Stored data entries:
****
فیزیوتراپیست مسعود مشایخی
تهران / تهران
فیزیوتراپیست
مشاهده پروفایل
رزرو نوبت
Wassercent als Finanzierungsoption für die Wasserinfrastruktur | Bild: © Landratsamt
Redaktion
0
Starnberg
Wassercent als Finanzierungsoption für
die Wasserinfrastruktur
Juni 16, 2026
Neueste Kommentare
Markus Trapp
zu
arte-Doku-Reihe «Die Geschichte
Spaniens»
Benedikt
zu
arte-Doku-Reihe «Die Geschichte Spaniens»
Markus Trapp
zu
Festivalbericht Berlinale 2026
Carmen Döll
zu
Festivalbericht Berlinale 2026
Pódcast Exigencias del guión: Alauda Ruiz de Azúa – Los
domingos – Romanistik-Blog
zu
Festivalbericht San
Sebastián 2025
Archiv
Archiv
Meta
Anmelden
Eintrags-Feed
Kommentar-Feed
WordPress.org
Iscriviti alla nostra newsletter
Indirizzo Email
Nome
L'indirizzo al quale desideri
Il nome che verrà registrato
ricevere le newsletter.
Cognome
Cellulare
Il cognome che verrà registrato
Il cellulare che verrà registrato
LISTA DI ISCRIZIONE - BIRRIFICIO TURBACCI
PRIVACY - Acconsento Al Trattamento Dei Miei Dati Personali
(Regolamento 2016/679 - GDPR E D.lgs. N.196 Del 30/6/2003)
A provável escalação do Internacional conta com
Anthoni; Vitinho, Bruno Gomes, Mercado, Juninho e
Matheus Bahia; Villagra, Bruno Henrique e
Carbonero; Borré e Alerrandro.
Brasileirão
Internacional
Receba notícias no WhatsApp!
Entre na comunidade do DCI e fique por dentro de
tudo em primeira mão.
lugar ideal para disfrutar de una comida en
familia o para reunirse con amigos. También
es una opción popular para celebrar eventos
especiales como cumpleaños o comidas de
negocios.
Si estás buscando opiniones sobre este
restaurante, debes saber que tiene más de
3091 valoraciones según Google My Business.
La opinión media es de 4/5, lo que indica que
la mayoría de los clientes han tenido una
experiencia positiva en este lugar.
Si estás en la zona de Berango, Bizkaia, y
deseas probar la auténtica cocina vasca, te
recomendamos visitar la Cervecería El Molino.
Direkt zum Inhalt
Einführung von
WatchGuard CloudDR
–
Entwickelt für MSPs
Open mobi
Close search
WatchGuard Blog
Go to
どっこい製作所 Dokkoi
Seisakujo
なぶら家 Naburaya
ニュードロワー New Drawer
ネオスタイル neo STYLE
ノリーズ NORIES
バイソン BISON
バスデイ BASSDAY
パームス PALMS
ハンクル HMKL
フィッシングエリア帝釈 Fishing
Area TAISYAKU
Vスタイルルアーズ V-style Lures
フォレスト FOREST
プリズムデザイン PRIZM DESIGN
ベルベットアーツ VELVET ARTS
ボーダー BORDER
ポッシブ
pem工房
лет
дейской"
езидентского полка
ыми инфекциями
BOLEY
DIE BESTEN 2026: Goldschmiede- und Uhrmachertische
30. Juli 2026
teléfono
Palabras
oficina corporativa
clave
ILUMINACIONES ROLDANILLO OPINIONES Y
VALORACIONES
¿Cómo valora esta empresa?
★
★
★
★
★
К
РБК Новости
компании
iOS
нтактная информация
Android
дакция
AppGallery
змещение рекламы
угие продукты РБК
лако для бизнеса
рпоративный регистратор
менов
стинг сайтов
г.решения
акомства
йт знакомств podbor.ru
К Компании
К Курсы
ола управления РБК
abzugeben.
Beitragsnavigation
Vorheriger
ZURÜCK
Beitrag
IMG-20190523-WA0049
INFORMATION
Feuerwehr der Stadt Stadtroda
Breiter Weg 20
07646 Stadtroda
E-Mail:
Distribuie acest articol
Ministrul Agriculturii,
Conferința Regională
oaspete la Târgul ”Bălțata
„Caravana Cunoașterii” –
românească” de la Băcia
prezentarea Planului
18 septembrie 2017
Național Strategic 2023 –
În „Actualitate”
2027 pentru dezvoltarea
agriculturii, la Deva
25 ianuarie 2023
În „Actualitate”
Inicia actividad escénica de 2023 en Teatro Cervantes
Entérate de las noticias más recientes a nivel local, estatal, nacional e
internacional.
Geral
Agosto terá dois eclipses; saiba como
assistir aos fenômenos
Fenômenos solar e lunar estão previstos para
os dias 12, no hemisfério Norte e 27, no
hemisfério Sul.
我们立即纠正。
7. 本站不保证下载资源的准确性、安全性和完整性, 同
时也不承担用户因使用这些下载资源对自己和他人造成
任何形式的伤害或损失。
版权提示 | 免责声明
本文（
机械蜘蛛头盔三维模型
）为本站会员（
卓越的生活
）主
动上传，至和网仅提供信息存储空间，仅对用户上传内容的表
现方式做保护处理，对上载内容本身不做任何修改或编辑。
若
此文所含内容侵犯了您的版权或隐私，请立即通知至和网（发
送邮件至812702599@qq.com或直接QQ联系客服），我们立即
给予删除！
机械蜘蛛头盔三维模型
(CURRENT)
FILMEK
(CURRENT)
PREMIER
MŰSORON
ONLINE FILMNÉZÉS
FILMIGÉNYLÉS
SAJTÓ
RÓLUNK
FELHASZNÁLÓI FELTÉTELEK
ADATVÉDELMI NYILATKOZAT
****
▶ _About this task_
Output every record above a second time, exactly.

▶ _Written solution_
فیزیوتراپیست مسعود مشایخی
تهران / تهران
فیزیوتراپیست
مشاهده پروفایل
رزرو نوبت
Wassercent als Finanzierungsoption für die Wasserinfrastruktur | Bild: © Landratsamt
Redaktion
0
Starnberg
Wassercent als Finanzierungsoption für
die Wasserinfrastruktur
Juni 16, 2026
Neueste Kommentare
Markus Trapp
zu
arte-Doku-Reihe «Die Geschichte
Spaniens»
Benedikt
zu
arte-Doku-Reihe «Die Geschichte Spaniens»
Markus Trapp
zu
Festivalbericht Berlinale 2026
Carmen Döll
zu
Festivalbericht Berlinale 2026
Pódcast Exigencias del guión: Alauda Ruiz de Azúa – Los
domingos – Romanistik-Blog
zu
Festivalbericht San
Sebastián 2025
Archiv
Archiv
Meta
Anmelden
Eintrags-Feed
Kommentar-Feed
WordPress.org
Iscriviti alla nostra newsletter
Indirizzo Email
Nome
L'indirizzo al quale desideri
Il nome che verrà registrato
ricevere le newsletter.
Cognome
Cellulare
Il cognome che verrà registrato
Il cellulare che verrà registrato
LISTA DI ISCRIZIONE - BIRRIFICIO TURBACCI
PRIVACY - Acconsento Al Trattamento Dei Miei Dati Personali
(Regolamento 2016/679 - GDPR E D.lgs. N.196 Del 30/6/2003)
A provável escalação do Internacional conta com
Anthoni; Vitinho, Bruno Gomes, Mercado, Juninho e
Matheus Bahia; Villagra, Bruno Henrique e
Carbonero; Borré e Alerrandro.
Brasileirão
Internacional
Receba notícias no WhatsApp!
Entre na comunidade do DCI e fique por dentro de
tudo em primeira mão.
lugar ideal para disfrutar de una comida en
familia o para reunirse con amigos. También
es una opción popular para celebrar eventos
especiales como cumpleaños o comidas de
negocios.
Si estás buscando opiniones sobre este
restaurante, debes saber que tiene más de
3091 valoraciones según Google My Business.
La opinión media es de 4/5, lo que indica que
la mayoría de los clientes han tenido una
experiencia positiva en este lugar.
Si estás en la zona de Berango, Bizkaia, y
deseas probar la auténtica cocina vasca, te
recomendamos visitar la Cervecería El Molino.
Direkt zum Inhalt
Einführung von
WatchGuard CloudDR
–
Entwickelt für MSPs
Open mobi
Close search
WatchGuard Blog
Go to
どっこい製作所 Dokkoi
Seisakujo
なぶら家 Naburaya
ニュードロワー New Drawer
ネオスタイル neo STYLE
ノリーズ NORIES
バイソン BISON
バスデイ BASSDAY
パームス PALMS
ハンクル HMKL
フィッシングエリア帝釈 Fishing
Area TAISYAKU
Vスタイルルアーズ V-style Lures
フォレスト FOREST
プリズムデザイン PRIZM DESIGN
ベルベットアーツ VELVET ARTS
ボーダー BORDER
ポッシブ
pem工房
лет
дейской"
езидентского полка
ыми инфекциями
BOLEY
DIE BESTEN 2026: Goldschmiede- und Uhrmachertische
30. Juli 2026
teléfono
Palabras
oficina corporativa
clave
ILUMINACIONES ROLDANILLO OPINIONES Y
VALORACIONES
¿Cómo valora esta empresa?
★
★
★
★
★
К
РБК Новости
компании
iOS
нтактная информация
Android
дакция
AppGallery
змещение рекламы
угие продукты РБК
лако для бизнеса
рпоративный регистратор
менов
стинг сайтов
г.решения
акомства
йт знакомств podbor.ru
К Компании
К Курсы
ола управления РБК
abzugeben.
Beitragsnavigation
Vorheriger
ZURÜCK
Beitrag
IMG-20190523-WA0049
INFORMATION
Feuerwehr der Stadt Stadtroda
Breiter Weg 20
07646 Stadtroda
E-Mail:
Distribuie acest articol
Ministrul Agriculturii,
Conferința Regională
oaspete la Târgul ”Bălțata
„Caravana Cunoașterii” –
românească” de la Băcia
prezentarea Planului
18 septembrie 2017
Național Strategic 2023 –
În „Actualitate”
2027 pentru dezvoltarea
agriculturii, la Deva
25 ianuarie 2023
În „Actualitate”
Inicia actividad escénica de 2023 en Teatro Cervantes
Entérate de las noticias más recientes a nivel local, estatal, nacional e
internacional.
Geral
Agosto terá dois eclipses; saiba como
assistir aos fenômenos
Fenômenos solar e lunar estão previstos para
os dias 12, no hemisfério Norte e 27, no
hemisfério Sul.
我们立即纠正。
7. 本站不保证下载资源的准确性、安全性和完整性, 同
时也不承担用户因使用这些下载资源对自己和他人造成
任何形式的伤害或损失。
版权提示 | 免责声明
本文（
机械蜘蛛头盔三维模型
）为本站会员（
卓越的生活
）主
动上传，至和网仅提供信息存储空间，仅对用户上传内容的表
现方式做保护处理，对上载内容本身不做任何修改或编辑。
若
此文所含内容侵犯了您的版权或隐私，请立即通知至和网（发
送邮件至812702599@qq.com或直接QQ联系客服），我们立即
给予删除！
机械蜘蛛头盔三维模型
(CURRENT)
FILMEK
(CURRENT)
PREMIER
MŰSORON
ONLINE FILMNÉZÉS
FILMIGÉNYLÉS
SAJTÓ
RÓLUNK
FELHASZNÁLÓI FELTÉTELEK
ADATVÉDELMI NYILATKOZAT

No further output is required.